Artificial Intelligence and Machine Learning for Resource Optimization in Agriculture: A Review
Shyam Kumar Nunna *
Department of Agronomy, Agricultural College, Naira, India.
Srinivasa Rao Marada
Agricultural Research Station, Ragolu, Srikakulam, India.
Sarath Kumar Duvvada
Department of Agronomy, Agricultural College, Naira, India.
Govindha Rao Seepana
Department of Statistics and Computer Applications, Agricultural College, Naira, India.
Rajendra Kumar Bendi
Department of Agronomy, Agricultural College, Naira, India.
Hemalatha Kutikuppala
Department of Agronomy, Agricultural College, Naira, India.
Upendra Rao Annepu
Department of Agronomy, Agricultural College, Naira, India.
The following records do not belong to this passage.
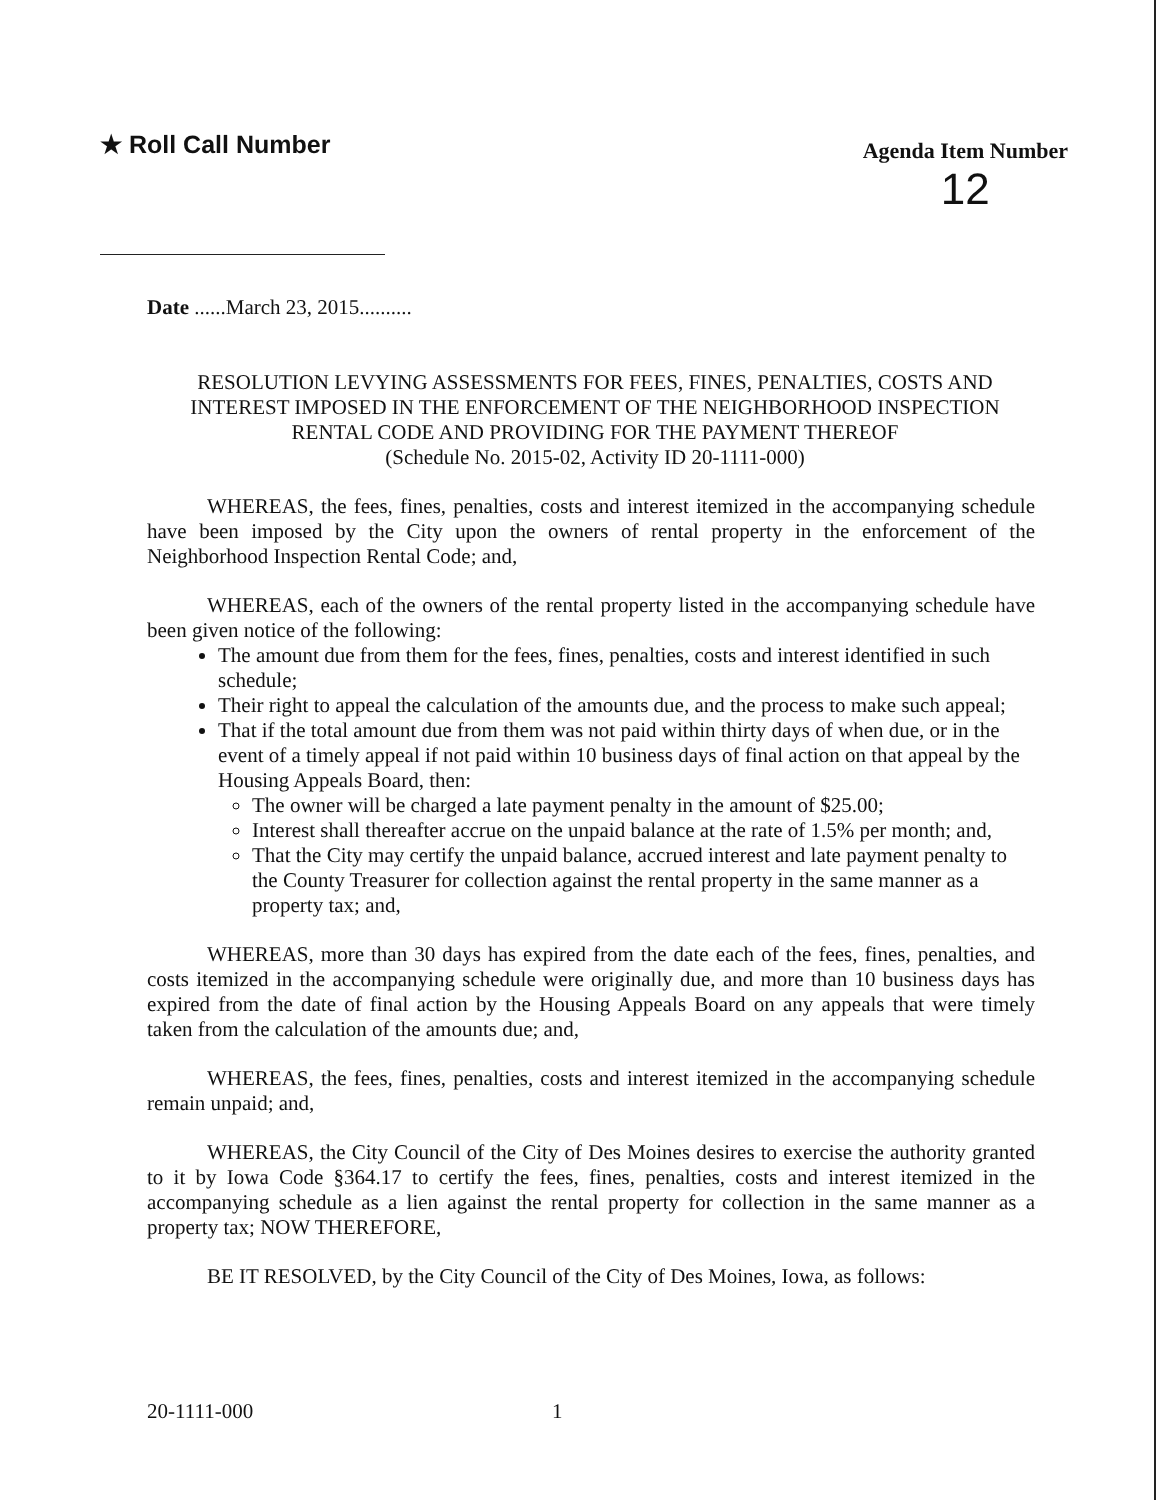★ Roll Call Number
Agenda Item Number
12
Date ......March 23, 2015..........
RESOLUTION LEVYING ASSESSMENTS FOR FEES, FINES, PENALTIES, COSTS AND INTEREST IMPOSED IN THE ENFORCEMENT OF THE NEIGHBORHOOD INSPECTION RENTAL CODE AND PROVIDING FOR THE PAYMENT THEREOF
(Schedule No. 2015-02, Activity ID 20-1111-000)
WHEREAS, the fees, fines, penalties, costs and interest itemized in the accompanying schedule have been imposed by the City upon the owners of rental property in the enforcement of the Neighborhood Inspection Rental Code; and,
WHEREAS, each of the owners of the rental property listed in the accompanying schedule have been given notice of the following:
The amount due from them for the fees, fines, penalties, costs and interest identified in such schedule;
Their right to appeal the calculation of the amounts due, and the process to make such appeal;
That if the total amount due from them was not paid within thirty days of when due, or in the event of a timely appeal if not paid within 10 business days of final action on that appeal by the Housing Appeals Board, then:
The owner will be charged a late payment penalty in the amount of $25.00;
Interest shall thereafter accrue on the unpaid balance at the rate of 1.5% per month; and,
That the City may certify the unpaid balance, accrued interest and late payment penalty to the County Treasurer for collection against the rental property in the same manner as a property tax; and,
WHEREAS, more than 30 days has expired from the date each of the fees, fines, penalties, and costs itemized in the accompanying schedule were originally due, and more than 10 business days has expired from the date of final action by the Housing Appeals Board on any appeals that were timely taken from the calculation of the amounts due; and,
WHEREAS, the fees, fines, penalties, costs and interest itemized in the accompanying schedule remain unpaid; and,
WHEREAS, the City Council of the City of Des Moines desires to exercise the authority granted to it by Iowa Code §364.17 to certify the fees, fines, penalties, costs and interest itemized in the accompanying schedule as a lien against the rental property for collection in the same manner as a property tax; NOW THEREFORE,
BE IT RESOLVED, by the City Council of the City of Des Moines, Iowa, as follows:
20-1111-000 1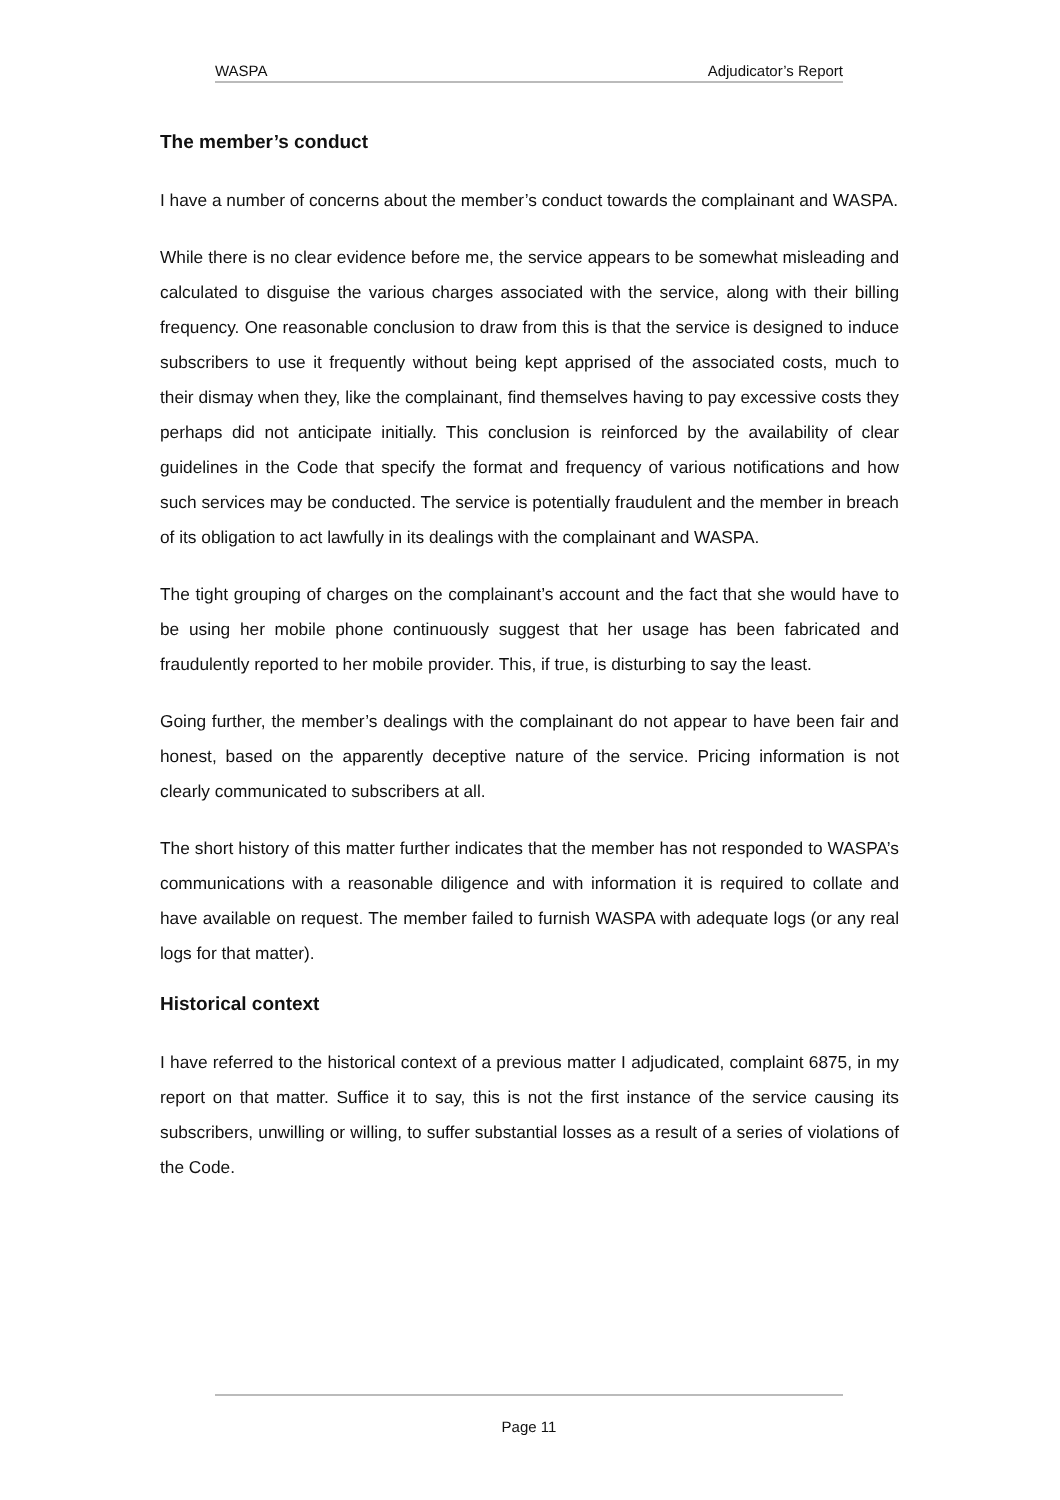WASPA Adjudicator’s Report
The member’s conduct
I have a number of concerns about the member’s conduct towards the complainant and WASPA.
While there is no clear evidence before me, the service appears to be somewhat misleading and calculated to disguise the various charges associated with the service, along with their billing frequency. One reasonable conclusion to draw from this is that the service is designed to induce subscribers to use it frequently without being kept apprised of the associated costs, much to their dismay when they, like the complainant, find themselves having to pay excessive costs they perhaps did not anticipate initially. This conclusion is reinforced by the availability of clear guidelines in the Code that specify the format and frequency of various notifications and how such services may be conducted. The service is potentially fraudulent and the member in breach of its obligation to act lawfully in its dealings with the complainant and WASPA.
The tight grouping of charges on the complainant’s account and the fact that she would have to be using her mobile phone continuously suggest that her usage has been fabricated and fraudulently reported to her mobile provider. This, if true, is disturbing to say the least.
Going further, the member’s dealings with the complainant do not appear to have been fair and honest, based on the apparently deceptive nature of the service. Pricing information is not clearly communicated to subscribers at all.
The short history of this matter further indicates that the member has not responded to WASPA’s communications with a reasonable diligence and with information it is required to collate and have available on request. The member failed to furnish WASPA with adequate logs (or any real logs for that matter).
Historical context
I have referred to the historical context of a previous matter I adjudicated, complaint 6875, in my report on that matter. Suffice it to say, this is not the first instance of the service causing its subscribers, unwilling or willing, to suffer substantial losses as a result of a series of violations of the Code.
Page 11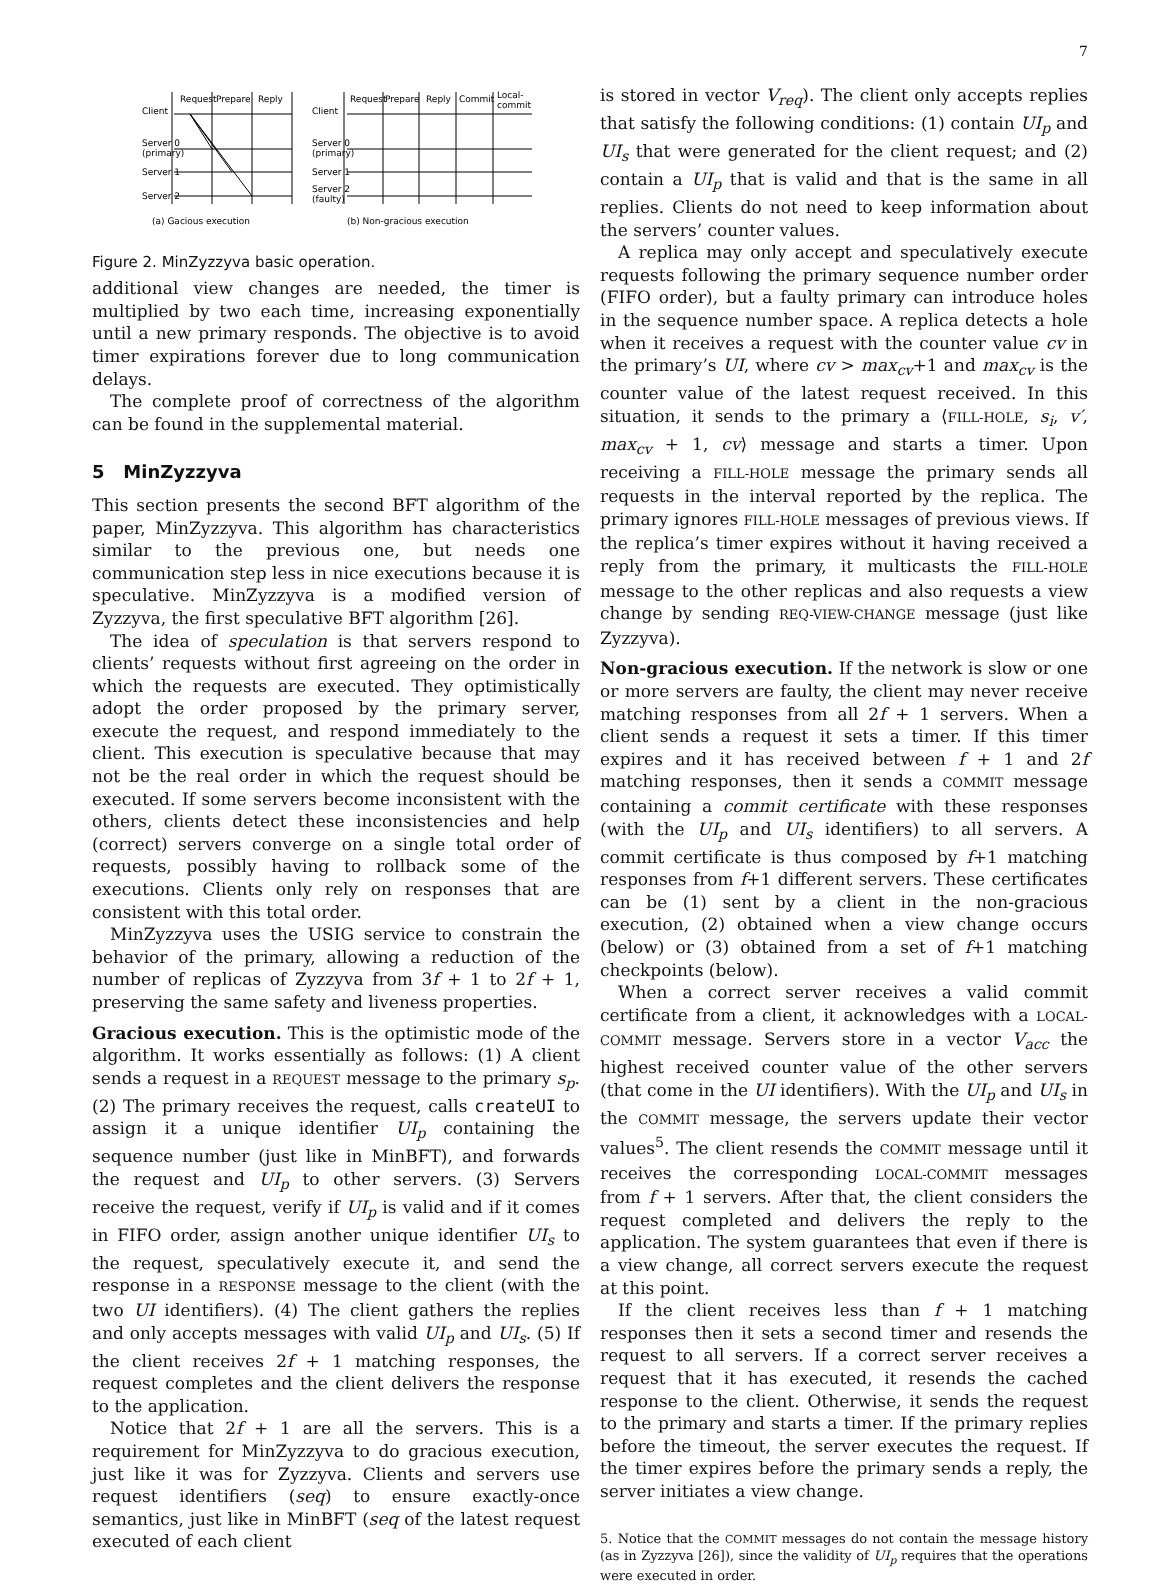7
Client
Request
Prepare
Reply
Server 0
(primary)
Server 1
Server 2
Client
Request
Prepare
Reply
Commit
Local-
commit
Server 0
(primary)
Server 1
Server 2
(faulty)
(a) Gacious execution
(b) Non-gracious execution
Figure 2. MinZyzzyva basic operation.
additional view changes are needed, the timer is multiplied by two each time, increasing exponentially until a new primary responds. The objective is to avoid timer expirations forever due to long communication delays.
The complete proof of correctness of the algorithm can be found in the supplemental material.
5 MinZyzzyva
This section presents the second BFT algorithm of the paper, MinZyzzyva. This algorithm has characteristics similar to the previous one, but needs one communication step less in nice executions because it is speculative. MinZyzzyva is a modified version of Zyzzyva, the first speculative BFT algorithm [26].
The idea of speculation is that servers respond to clients’ requests without first agreeing on the order in which the requests are executed. They optimistically adopt the order proposed by the primary server, execute the request, and respond immediately to the client. This execution is speculative because that may not be the real order in which the request should be executed. If some servers become inconsistent with the others, clients detect these inconsistencies and help (correct) servers converge on a single total order of requests, possibly having to rollback some of the executions. Clients only rely on responses that are consistent with this total order.
MinZyzzyva uses the USIG service to constrain the behavior of the primary, allowing a reduction of the number of replicas of Zyzzyva from 3f + 1 to 2f + 1, preserving the same safety and liveness properties.
Gracious execution. This is the optimistic mode of the algorithm. It works essentially as follows: (1) A client sends a request in a REQUEST message to the primary s<sub>p</sub>. (2) The primary receives the request, calls createUI to assign it a unique identifier UI<sub>p</sub> containing the sequence number (just like in MinBFT), and forwards the request and UI<sub>p</sub> to other servers. (3) Servers receive the request, verify if UI<sub>p</sub> is valid and if it comes in FIFO order, assign another unique identifier UI<sub>s</sub> to the request, speculatively execute it, and send the response in a RESPONSE message to the client (with the two UI identifiers). (4) The client gathers the replies and only accepts messages with valid UI<sub>p</sub> and UI<sub>s</sub>. (5) If the client receives 2f + 1 matching responses, the request completes and the client delivers the response to the application.
Notice that 2f + 1 are all the servers. This is a requirement for MinZyzzyva to do gracious execution, just like it was for Zyzzyva. Clients and servers use request identifiers (seq) to ensure exactly-once semantics, just like in MinBFT (seq of the latest request executed of each client
is stored in vector V<sub>req</sub>). The client only accepts replies that satisfy the following conditions: (1) contain UI<sub>p</sub> and UI<sub>s</sub> that were generated for the client request; and (2) contain a UI<sub>p</sub> that is valid and that is the same in all replies. Clients do not need to keep information about the servers’ counter values.
A replica may only accept and speculatively execute requests following the primary sequence number order (FIFO order), but a faulty primary can introduce holes in the sequence number space. A replica detects a hole when it receives a request with the counter value cv in the primary’s UI, where cv > max<sub>cv</sub>+1 and max<sub>cv</sub> is the counter value of the latest request received. In this situation, it sends to the primary a ⟨FILL-HOLE, s<sub>i</sub>, v′, max<sub>cv</sub> + 1, cv⟩ message and starts a timer. Upon receiving a FILL-HOLE message the primary sends all requests in the interval reported by the replica. The primary ignores FILL-HOLE messages of previous views. If the replica’s timer expires without it having received a reply from the primary, it multicasts the FILL-HOLE message to the other replicas and also requests a view change by sending REQ-VIEW-CHANGE message (just like Zyzzyva).
Non-gracious execution. If the network is slow or one or more servers are faulty, the client may never receive matching responses from all 2f + 1 servers. When a client sends a request it sets a timer. If this timer expires and it has received between f + 1 and 2f matching responses, then it sends a COMMIT message containing a commit certificate with these responses (with the UI<sub>p</sub> and UI<sub>s</sub> identifiers) to all servers. A commit certificate is thus composed by f+1 matching responses from f+1 different servers. These certificates can be (1) sent by a client in the non-gracious execution, (2) obtained when a view change occurs (below) or (3) obtained from a set of f+1 matching checkpoints (below).
When a correct server receives a valid commit certificate from a client, it acknowledges with a LOCAL-COMMIT message. Servers store in a vector V<sub>acc</sub> the highest received counter value of the other servers (that come in the UI identifiers). With the UI<sub>p</sub> and UI<sub>s</sub> in the COMMIT message, the servers update their vector values<sup>5</sup>. The client resends the COMMIT message until it receives the corresponding LOCAL-COMMIT messages from f + 1 servers. After that, the client considers the request completed and delivers the reply to the application. The system guarantees that even if there is a view change, all correct servers execute the request at this point.
If the client receives less than f + 1 matching responses then it sets a second timer and resends the request to all servers. If a correct server receives a request that it has executed, it resends the cached response to the client. Otherwise, it sends the request to the primary and starts a timer. If the primary replies before the timeout, the server executes the request. If the timer expires before the primary sends a reply, the server initiates a view change.
5. Notice that the COMMIT messages do not contain the message history (as in Zyzzyva [26]), since the validity of UI<sub>p</sub> requires that the operations were executed in order.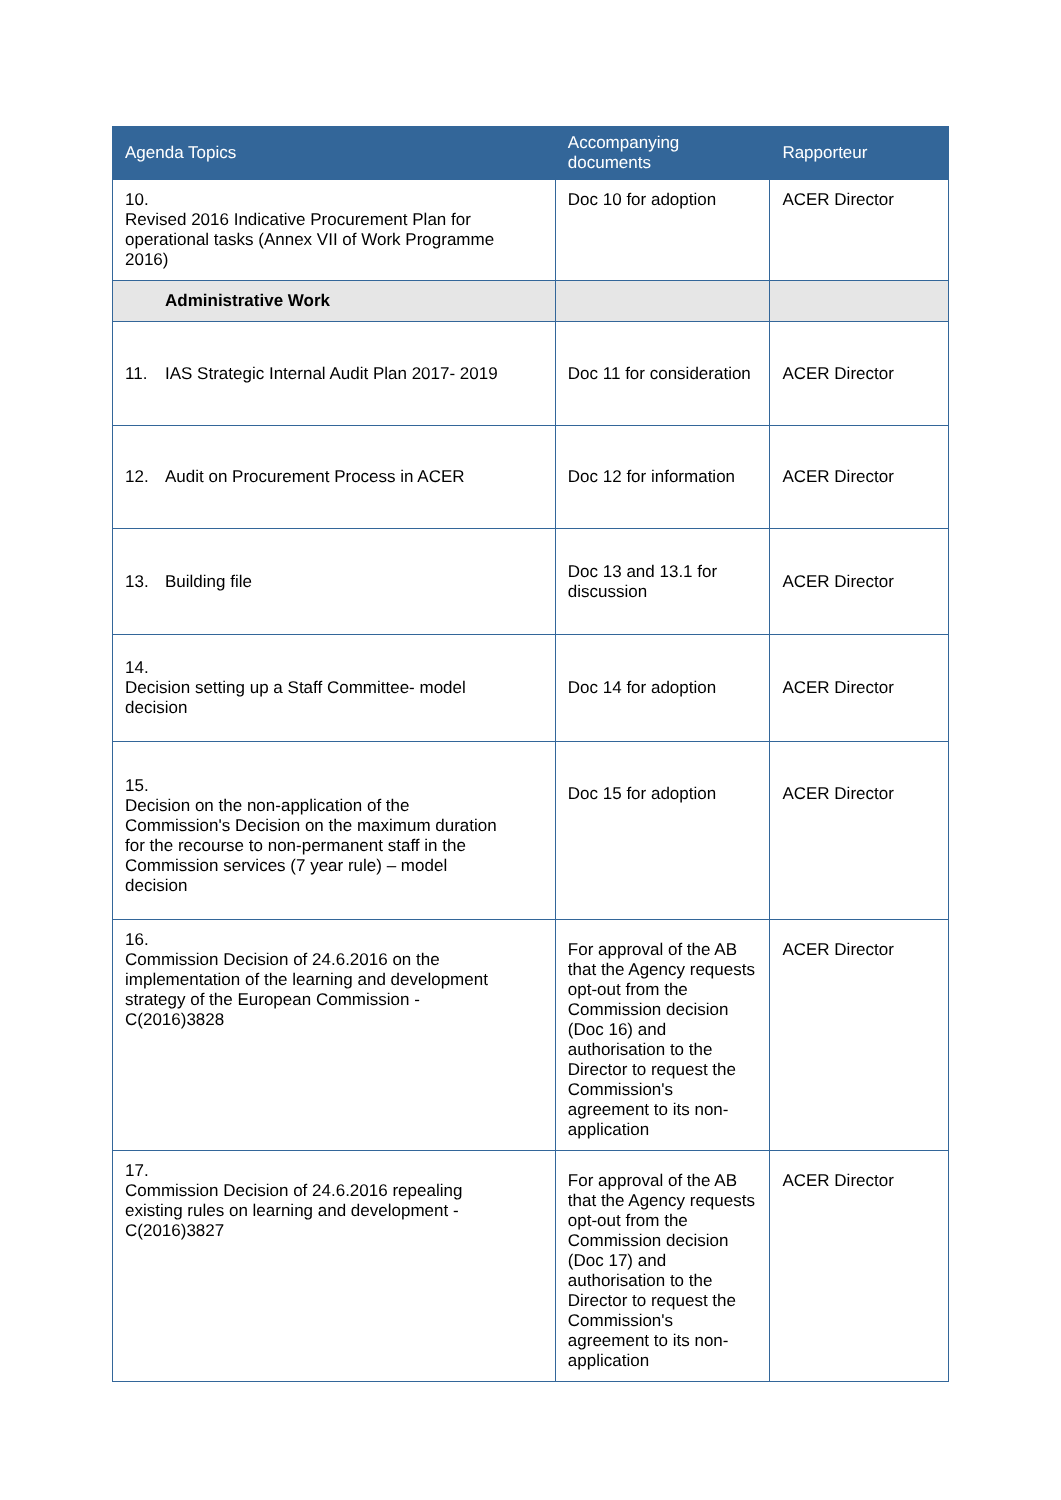| Agenda Topics | Accompanying documents | Rapporteur |
| --- | --- | --- |
| 10. Revised 2016 Indicative Procurement Plan for operational tasks (Annex VII of Work Programme 2016) | Doc 10 for adoption | ACER Director |
| Administrative Work | | |
| 11. IAS Strategic Internal Audit Plan 2017- 2019 | Doc 11 for consideration | ACER Director |
| 12. Audit on Procurement Process in ACER | Doc 12 for information | ACER Director |
| 13. Building file | Doc 13 and 13.1 for discussion | ACER Director |
| 14. Decision setting up a Staff Committee- model decision | Doc 14 for adoption | ACER Director |
| 15. Decision on the non-application of the Commission's Decision on the maximum duration for the recourse to non-permanent staff in the Commission services (7 year rule) – model decision | Doc 15 for adoption | ACER Director |
| 16. Commission Decision of 24.6.2016 on the implementation of the learning and development strategy of the European Commission - C(2016)3828 | For approval of the AB that the Agency requests opt-out from the Commission decision (Doc 16) and authorisation to the Director to request the Commission's agreement to its non-application | ACER Director |
| 17. Commission Decision of 24.6.2016 repealing existing rules on learning and development - C(2016)3827 | For approval of the AB that the Agency requests opt-out from the Commission decision (Doc 17) and authorisation to the Director to request the Commission's agreement to its non-application | ACER Director |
*Author to whom correspondence should be addressed.
Abstract
Efficient management of agricultural resources is increasingly important due to growing food demand, climate variability and limited land and water availability. Artificial intelligence (AI) and machine learning (ML) are emerging as powerful tools to enhance resource optimization in modern agriculture. These technologies support data-driven decision making by integrating data from soil sensors, weather forecasts, satellite imagery and Internet of Things (IoT) devices. This enables precise crop monitoring and timely farm management practices. AI and ML applications such as crop yield prediction, pest and disease detection, smart irrigation, weed control and nutrient management help reduce input wastage while maintaining or improving productivity. They allow real-time, site-specific interventions, helping farmers respond effectively to climate uncertainties and resource limitations. However, challenges like high implementation costs, lack of technical knowledge, data security issues and poor infrastructure especially in developing regions limit adoption. To overcome these barriers, farmer training, supportive government policies, and transparent data governance are essential. Overall, AI and ML offer a promising pathway toward sustainable agriculture, improved profitability, and long-term food security.
Keywords: Digital technology, data management, precision agriculture, decision-making, internet of things, sustainable agriculture.